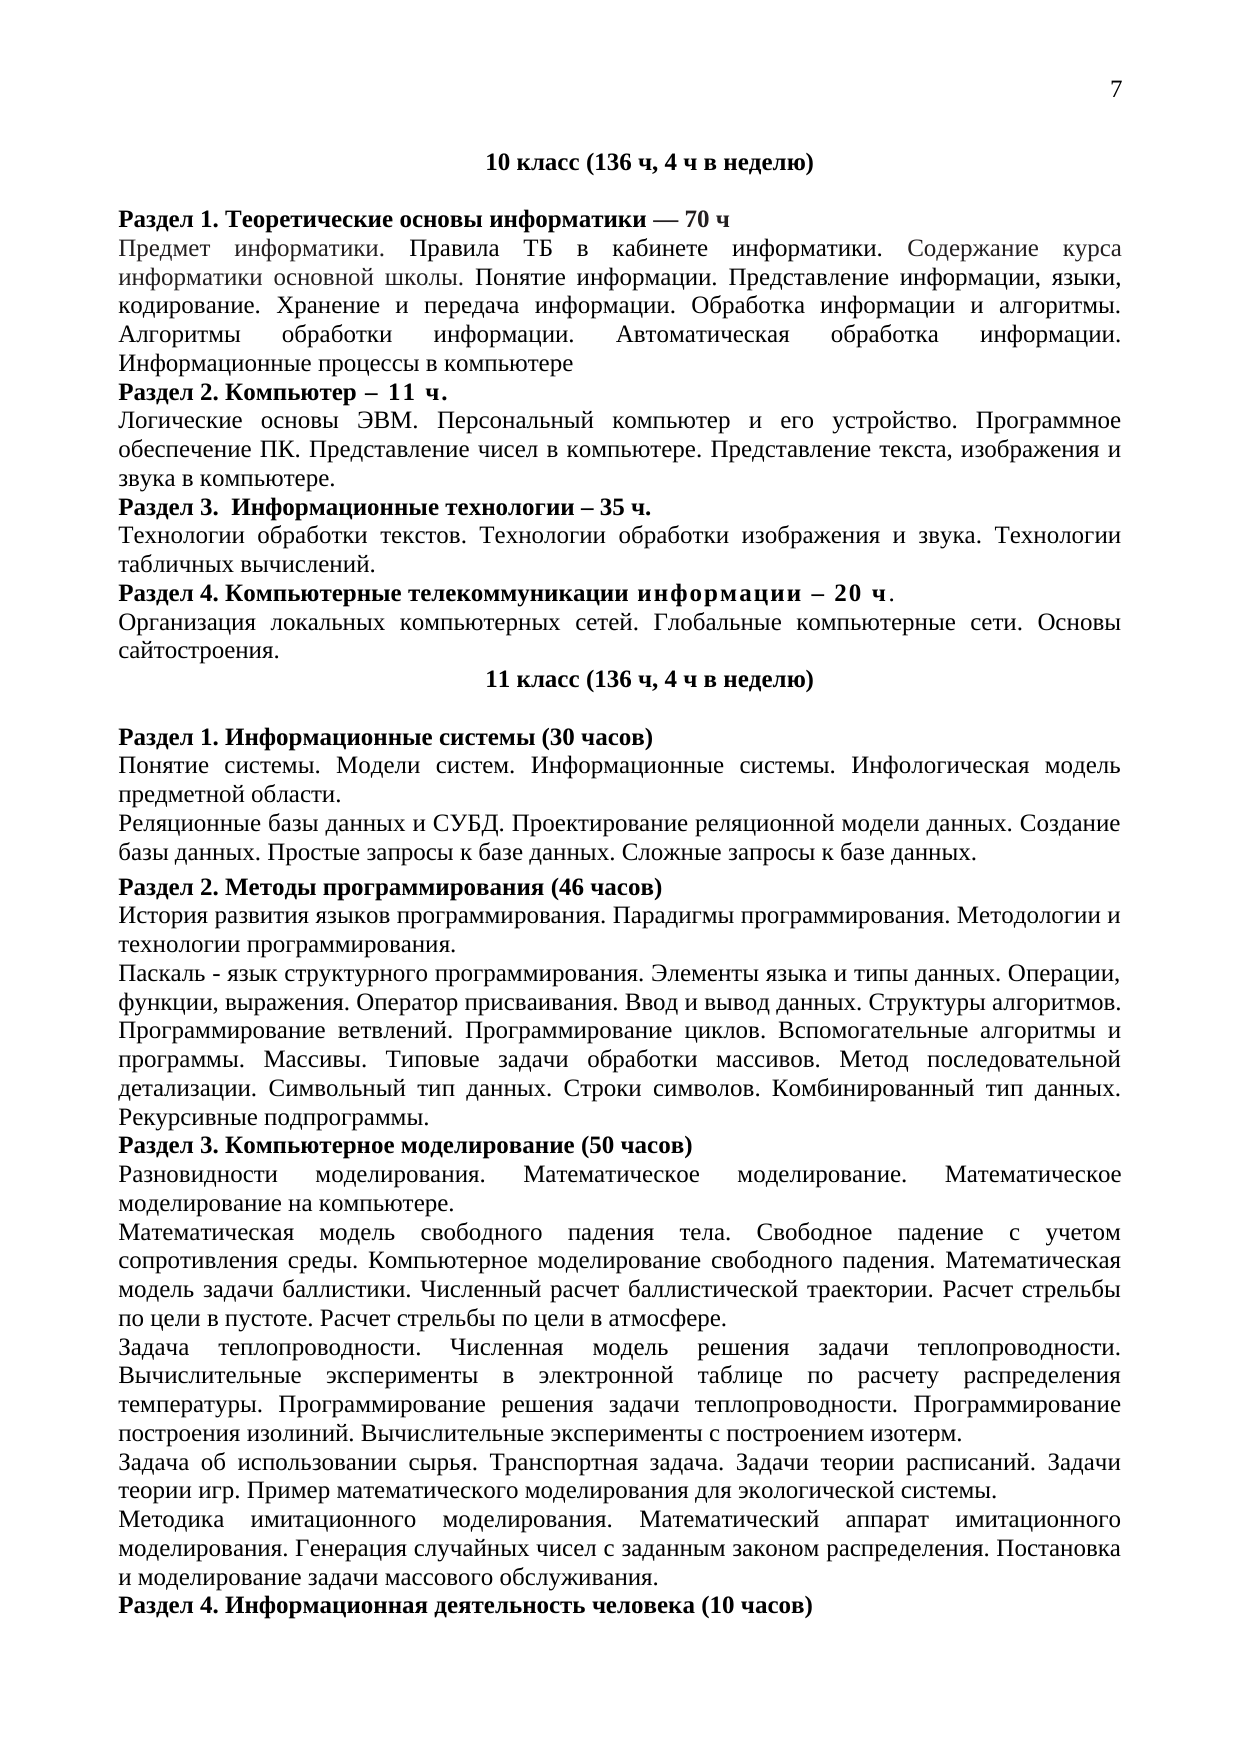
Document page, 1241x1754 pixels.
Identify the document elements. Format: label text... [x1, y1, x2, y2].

text Раздел 3. Компьютерное моделирование (50 часов) [118, 1131, 1122, 1159]
text Задача об использовании сырья. Транспортная задача. Задачи теории расписаний. Задачи теории игр. Пример математического моделирования для экологической системы. [118, 1447, 1122, 1504]
text 11 класс (136 ч, 4 ч в неделю) [118, 664, 1122, 693]
text Организация локальных компьютерных сетей. Глобальные компьютерные сети. Основы сайтостроения. [118, 607, 1122, 664]
text Паскаль - язык структурного программирования. Элементы языка и типы данных. Операции, функции, выражения. Оператор присваивания. Ввод и вывод данных. Структуры алгоритмов. Программирование ветвлений. Программирование циклов. Вспомогательные алгоритмы и программы. Массивы. Типовые задачи обработки массивов. Метод последовательной детализации. Символьный тип данных. Строки символов. Комбинированный тип данных. Рекурсивные подпрограммы. [118, 958, 1122, 1131]
text Логические основы ЭВМ. Персональный компьютер и его устройство. Программное обеспечение ПК. Представление чисел в компьютере. Представление текста, изображения и звука в компьютере. [118, 406, 1122, 492]
text Задача теплопроводности. Численная модель решения задачи теплопроводности. Вычислительные эксперименты в электронной таблице по расчету распределения температуры. Программирование решения задачи теплопроводности. Программирование построения изолиний. Вычислительные эксперименты с построением изотерм. [118, 1332, 1122, 1447]
text Методика имитационного моделирования. Математический аппарат имитационного моделирования. Генерация случайных чисел с заданным законом распределения. Постановка и моделирование задачи массового обслуживания. [118, 1504, 1122, 1591]
text Раздел 2. Компьютер – 11 ч. [118, 377, 1122, 406]
text Понятие системы. Модели систем. Информационные системы. Инфологическая модель предметной области. [118, 751, 1122, 808]
text 10 класс (136 ч, 4 ч в неделю) [118, 147, 1122, 176]
text Раздел 1. Информационные системы (30 часов) [118, 722, 1122, 751]
text Раздел 3. Информационные технологии – 35 ч. [118, 492, 1122, 521]
text Раздел 2. Методы программирования (46 часов) [118, 872, 1122, 901]
text Раздел 1. Теоретические основы информатики — 70 ч [118, 204, 1122, 233]
text Технологии обработки текстов. Технологии обработки изображения и звука. Технологии табличных вычислений. [118, 521, 1122, 578]
text Разновидности моделирования. Математическое моделирование. Математическое моделирование на компьютере. [118, 1159, 1122, 1217]
text Математическая модель свободного падения тела. Свободное падение с учетом сопротивления среды. Компьютерное моделирование свободного падения. Математическая модель задачи баллистики. Численный расчет баллистической траектории. Расчет стрельбы по цели в пустоте. Расчет стрельбы по цели в атмосфере. [118, 1217, 1122, 1332]
text Раздел 4. Информационная деятельность человека (10 часов) [118, 1591, 1122, 1619]
text Реляционные базы данных и СУБД. Проектирование реляционной модели данных. Создание базы данных. Простые запросы к базе данных. Сложные запросы к базе данных. [118, 808, 1122, 866]
text Раздел 4. Компьютерные телекоммуникации информации – 20 ч. [118, 578, 1122, 607]
text История развития языков программирования. Парадигмы программирования. Методологии и технологии программирования. [118, 901, 1122, 958]
text Предмет информатики. Правила ТБ в кабинете информатики. Содержание курса информатики основной школы. Понятие информации. Представление информации, языки, кодирование. Хранение и передача информации. Обработка информации и алгоритмы. Алгоритмы обработки информации. Автоматическая обработка информации. Информационные процессы в компьютере [118, 233, 1122, 377]
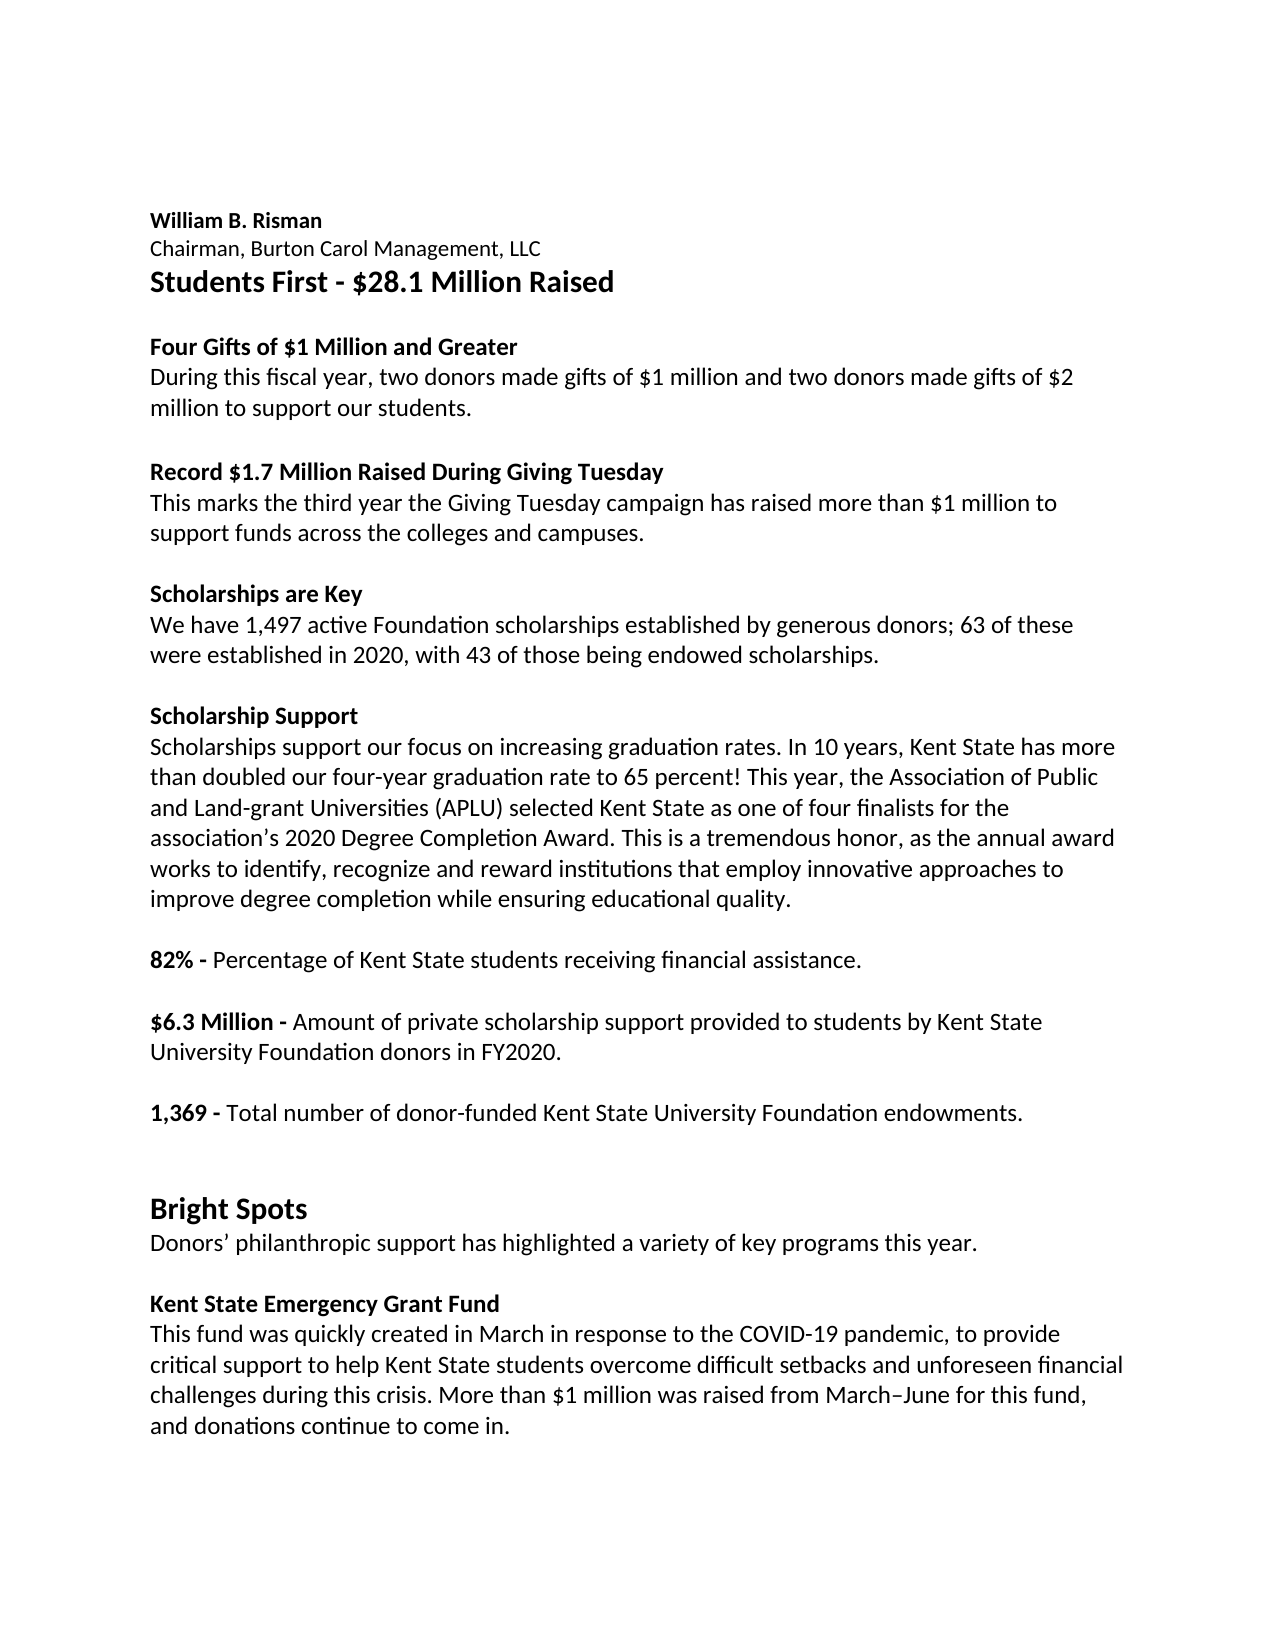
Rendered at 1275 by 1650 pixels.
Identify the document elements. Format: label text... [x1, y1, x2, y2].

text Scholarships are Key [150, 578, 1125, 609]
text This fund was quickly created in March in response to the COVID-19 pandemic, to provide critical support to help Kent State students overcome difficult setbacks and unforeseen financial challenges during this crisis. More than $1 million was raised from March–June for this fund, and donations continue to come in. [150, 1318, 1125, 1441]
text Scholarship Support [150, 701, 1125, 731]
text Kent State Emergency Grant Fund [150, 1288, 1125, 1318]
text We have 1,497 active Foundation scholarships established by generous donors; 63 of these were established in 2020, with 43 of those being endowed scholarships. [150, 609, 1125, 670]
text William B. Risman [150, 150, 1125, 234]
text Students First - $28.1 Million Raised [150, 262, 1125, 300]
text 1,369 - Total number of donor-funded Kent State University Foundation endowments. [150, 1097, 1125, 1128]
text Donors’ philanthropic support has highlighted a variety of key programs this year. [150, 1227, 1125, 1257]
text $6.3 Million - Amount of private scholarship support provided to students by Kent State University Foundation donors in FY2020. [150, 1006, 1125, 1067]
text Record $1.7 Million Raised During Giving Tuesday [150, 456, 1125, 487]
text Scholarships support our focus on increasing graduation rates. In 10 years, Kent State has more than doubled our four-year graduation rate to 65 percent! This year, the Association of Public and Land-grant Universities (APLU) selected Kent State as one of four finalists for the association’s 2020 Degree Completion Award. This is a tremendous honor, as the annual award works to identify, recognize and reward institutions that employ innovative approaches to improve degree completion while ensuring educational quality. [150, 731, 1125, 914]
text Chairman, Burton Carol Management, LLC [150, 234, 1125, 262]
text During this fiscal year, two donors made gifts of $1 million and two donors made gifts of $2 million to support our students. [150, 361, 1125, 422]
text 82% - Percentage of Kent State students receiving financial assistance. [150, 945, 1125, 975]
text This marks the third year the Giving Tuesday campaign has raised more than $1 million to support funds across the colleges and campuses. [150, 487, 1125, 548]
text Four Gifts of $1 Million and Greater [150, 331, 1125, 361]
text Bright Spots [150, 1189, 1125, 1227]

**BRIEF**
From the listing, copy each line containing the word "алгоритмы".

**RESULT FOR THIS TASK**
text Паскаль - язык структурного программирования. Элементы языка и типы данных. Операции, функции, выражения. Оператор присваивания. Ввод и вывод данных. Структуры алгоритмов. Программирование ветвлений. Программирование циклов. Вспомогательные алгоритмы и программы. Массивы. Типовые задачи обработки массивов. Метод последовательной детализации. Символьный тип данных. Строки символов. Комбинированный тип данных. Рекурсивные подпрограммы. [118, 958, 1122, 1131]
text Предмет информатики. Правила ТБ в кабинете информатики. Содержание курса информатики основной школы. Понятие информации. Представление информации, языки, кодирование. Хранение и передача информации. Обработка информации и алгоритмы. Алгоритмы обработки информации. Автоматическая обработка информации. Информационные процессы в компьютере [118, 233, 1122, 377]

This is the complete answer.